Army loses appeal bid over officer’s benefits
RELEBOHILE TSOAMOTSE
MASERU – The Lesotho Defence Force (LDF) has lost a court bid to overturn a High Court judgement ordering the payment of the salary and terminal benefits of its late officer Kelebone Maieane. The army had appealed the judgment arguing that they are unable to reinstate a late officer in order to afford him the benefits, but the Appeal Court last week dismissed them and upheld the High Court judgement – basically declaring that Maieane was still in service when he passed and, therefore, his benefits are to be paid.
Maieane died in detention on May 9, 2003, serving a seven-year jail sentence when he died on May 9, 2003. He died at the Maseru Central Correctional Institution, having been discharged from service a year before.
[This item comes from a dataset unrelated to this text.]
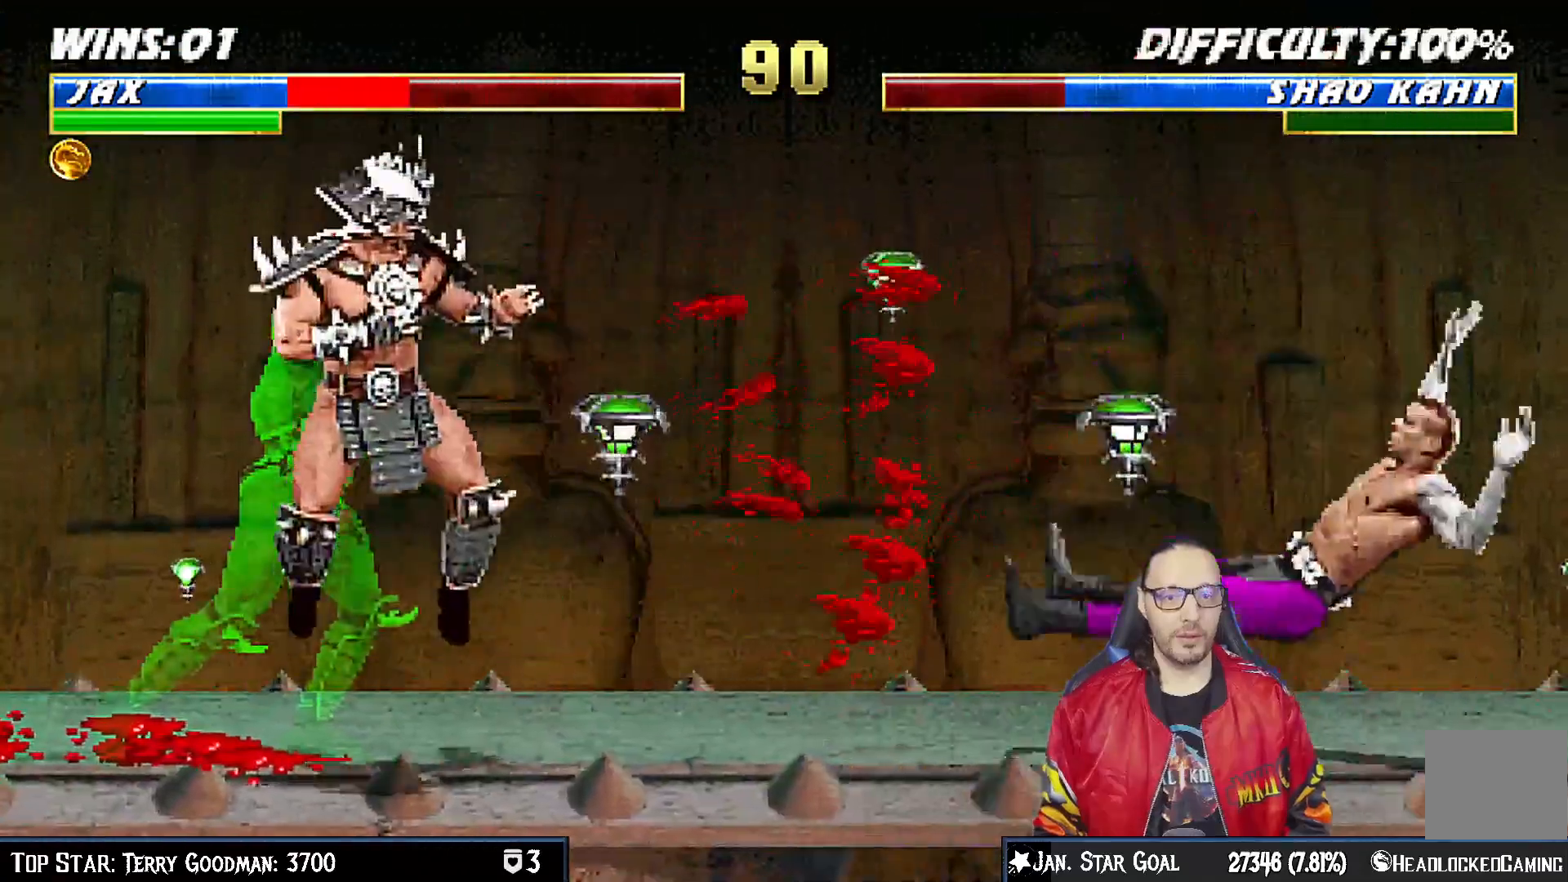
{"dt_ms": 500, "buttons": ["L1", "DPAD_UP", "DPAD_RIGHT"], "left_stick": "center", "right_stick": "center", "events": [[33, "L1", "down"], [50, "L1", "up"], [100, "DPAD_RIGHT", "up"], [117, "DPAD_DOWN", "up"], [133, "R1", "up"], [317, "DPAD_RIGHT", "down"], [317, "DPAD_UP", "down"], [317, "L1", "down"]]}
He was discharged on May 6 2002 on account of his conviction by the Maseru Magistrate Court.
Maieane, along with six of his colleagues were on March 4, 2002, convicted of attempted murder, armed robbery, assault with intend to cause bodily harm and malicious damage to property following an incident that happened in 1998. The then LDF commander, Lieutenant General Makhula Mosakeng, on May 2, 2002, asked Maieane along with his co accused/ convicts to show cause why they should not be dismissed from the army on account of their conviction.
They reportedly did not respond to the letters and were subsequently fired. Approximately 12 months later, Maieane died while still serving his sentence; his co-accused (also soldiers) completed their sentences. In an unexpected turn of events, Maieane’s co-accused were reinstated to their positions 14 years later, in 2017. They were also paid their salaries in arrears, from the date of their discharge. The reinstatement was as a result of a court application by one of them (Letuka) which resulted in the Constitutional Court setting their conviction aside. They argued that they were similarly placed with Letuka and were as a result allowed back to their positions.
When she learned about the developments, Maieane’s daughter, Palesa Maieane Raselemane wrote to the LDF and asking for his father to be treated as having been in service until his death. She also cited Letuka’s case, arguing that his father was similarly placed with his fellow accused. She argued that had he not met his death, his father would have been reinstated along with the other soldiers. However, the LDF refused to release the funds, prompting Raselemane to approach the High Court.
By refusing to pay his father’s benefits, she contended that the army was discriminatory and thereby asked the High Court to declare that his father was entitled to his salary arrears and terminal benefits for the period up to his death and that it be declared that the LDF’s “decision treating the late Kelebone as still discharged from the LDF as at the time of his death, to be discriminatory.”
On top of that, Raselemane asked the court to direct the army to afford and treat his father’s case the same way with his co accused and reinstate him as it has done with other convicts. “This Letuka was convicted together with my late father and he was the only one who took up the appeal hence the decision in C OF A (CIV) No 38/14. Thus, it is clear, that as some members of the LDF who were convicted together with my late father got re-instated, he would as well have been reinstated had he been alive; otherwise the whole exercise would have been discriminatory and thus wrongful.
This being the case, it would suffice to treat my late father’s case up to his date of his demise same as his convicts; he has to be regarded as having also been reinstated until his date of death…” Raselemane said in an affidavit. She added “As I have mentioned some of my late father’s colleagues have been reinstated and even paid their salary arrears.” However, LDF insisted it cannot reinstate in death but was dismissed.
“The application is granted as prayed,” the High Court ruled, but dissatisfied with the outcome, the LDF appealed the High Court judgment but were dismissed once more. The Appeal Court said it is convinced that Maieane’s co-accused were reinstated on the basis of the Letuka case and, therefore, that ought to apply to him as well. The court also said no evidence has been placed to prove otherwise.
“I am satisfied that the evidence before the court below and this court shows that Letuka’s case determined the general treatment that was to be accorded to Kelebone’s co-convicts. That to me, absent other evidence to the contrary, was the reason that 1st Appellant reinstated them.
There does not appear to be any reason that the respondents father should not be deemed to have been re-instated and his salary and terminal benefits paid up to the time of his death,” Justice Moses Chinhengo said in his judgment.